PS 72-14
Environmental determinants of functional diversity of stream fish assemblages in agroecosystems
Some anthropogenic impacts, such as agriculture expansion, are related to the impairment of habitat integrity in streams. These environmental alterations can influence patterns of fish diversity not only in a taxonomic, but also in a functional perspective. We investigated, in river basins used for pasture and agriculture in Southeastern Brazil, the importance of environmental variables on the taxonomic (richness) and functional diversity of stream fish assemblages. Using a standardized electrofishing protocol, we collected fish in 77 randomly selected stream reaches. We determined functional traits for each species (with abundance higher than nine) according to habitat use (morphological attributes), size, and feeding biology (gut analysis). We used a Principal Coordinate Analysis (PCoA) to select environmental variables from an initial set of 28 variables. We described fish functional variability by plotting species in a two-dimensional ordination (PCoA), based on the functional distance among them. We determined the functional diversity by calculating functional richness (FRic), functional evenness (FEve), functional divergence (FDiv), functional dispersion (FDis), mean pairwise distance index (MPD), mean nearest taxon distance index (MNTD), net relatedness index (NRI), and nearest taxon index (NTI).

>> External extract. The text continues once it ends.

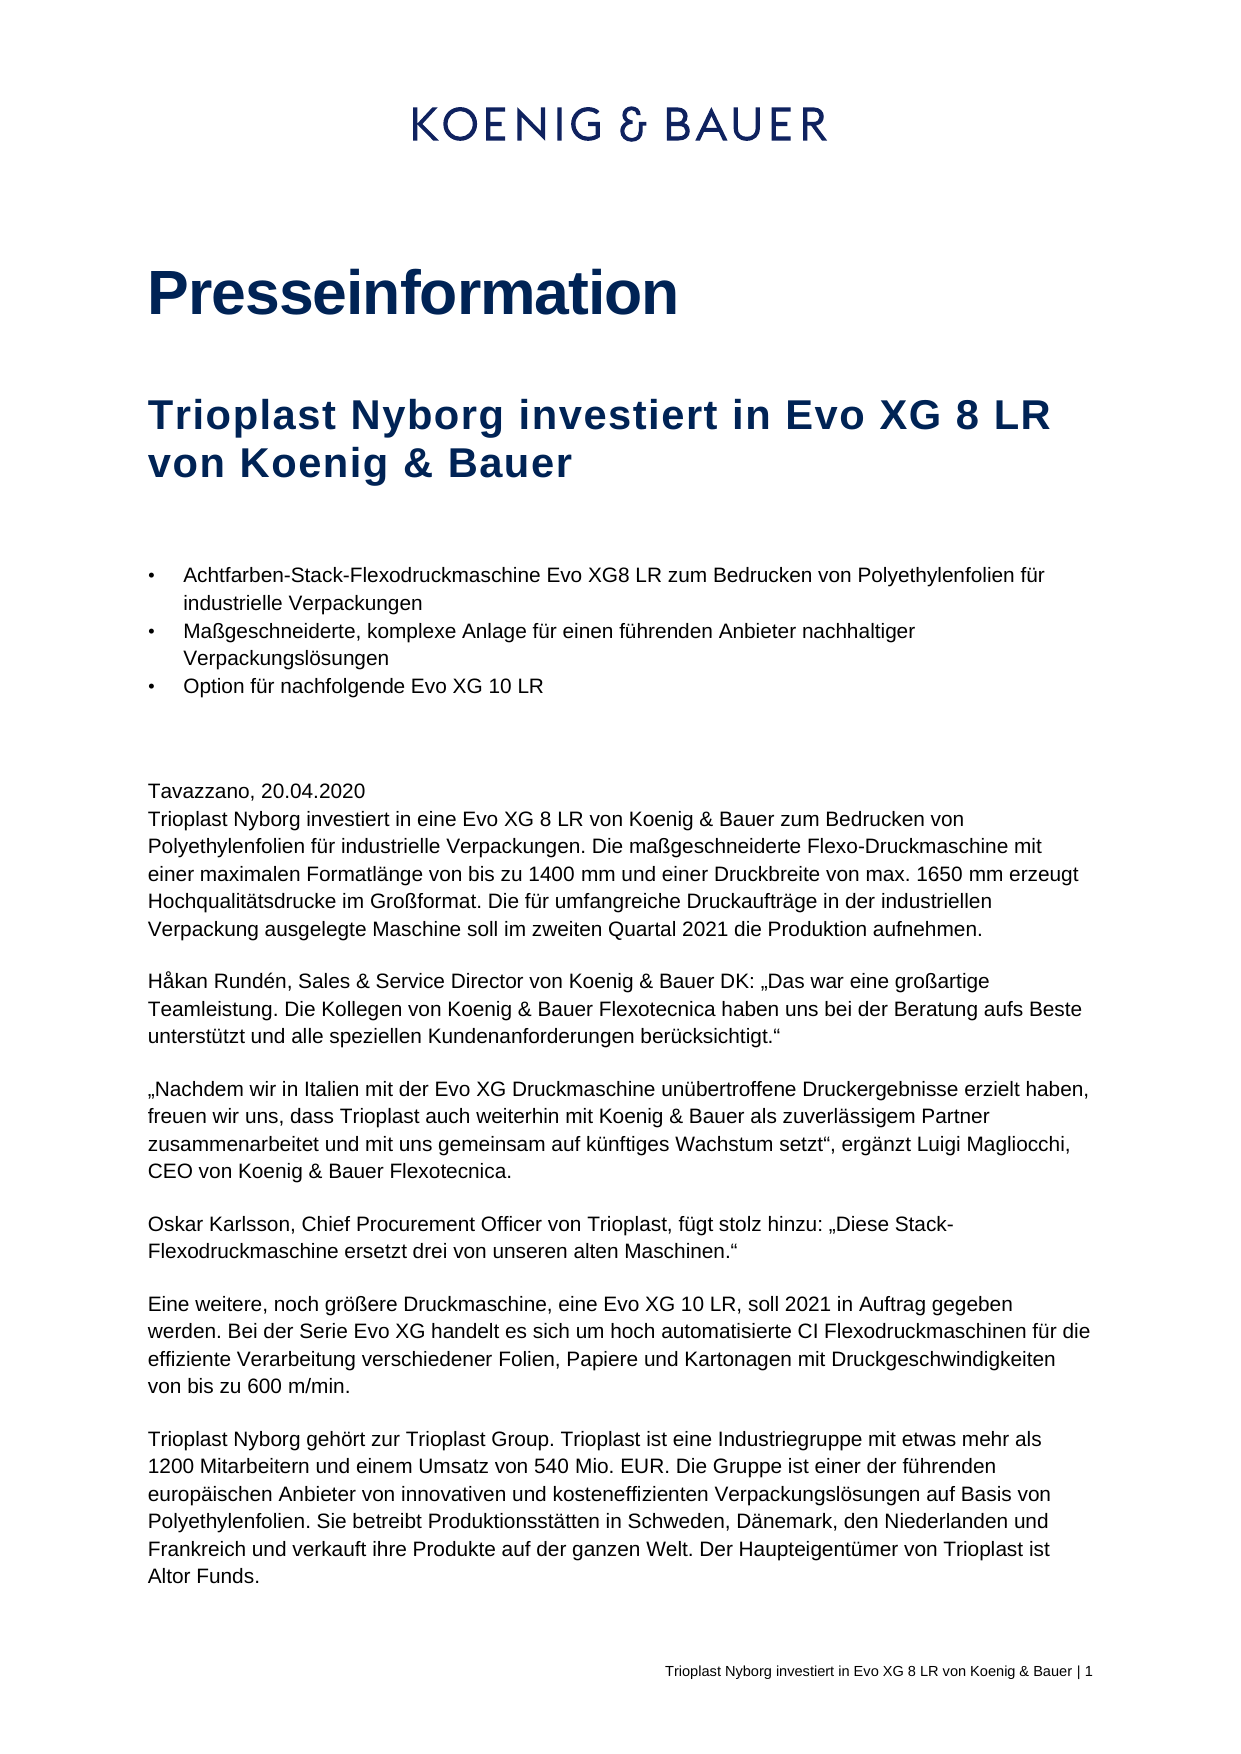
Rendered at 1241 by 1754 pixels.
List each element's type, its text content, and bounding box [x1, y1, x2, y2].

We tested the importance of environmental variables on the functional diversity indexes with multiple regressions.
Results/Conclusions
We evaluated 37 fish species and retained seven environmental variables for inferential analysis. The PCoA first axis differentiated species according to their swimming capacity in fast waters and occupancy of the vertical strata. The second axis represented the species size. Species richness, FRic, and FDis were positively associated to the distance to the streams’ springs (trichness=2.511, P=0.014; tFRic=2.670, P=0.009; tFDis=2.021, P=0.047), in accordance to the longitudinal gradient. Species richness was positively related to the amount of grass covering marginal banks (tFRic=2.375, P=0.020), in contrast to MPD, MNTD, and NRI (tMPD=-3.419, P=0.001; tMNTD=-2.650, P=0.010; tNRI=2.674, P=0.009). This grass comes from surrounding pasture and represents a degraded condition. Despite the fact of a higher taxonomic diversity in grassy streams, assemblages tended to be functional clustered (i.e., coexisting species tend to be functionally redundant). MNTD was also related to sand proportion in the stream bottom (t=2.229, P=0.029), suggesting absence of species functionally redundant. These results emphasize the importance of local variables on the functional structure of stream fish assemblages. Furthermore, the occurrence of clustered assemblages in degraded streams suggests that the physical habitat degradation acts as environmental filter, and contributes to the functional homogenization of fish fauna in agricultural basins.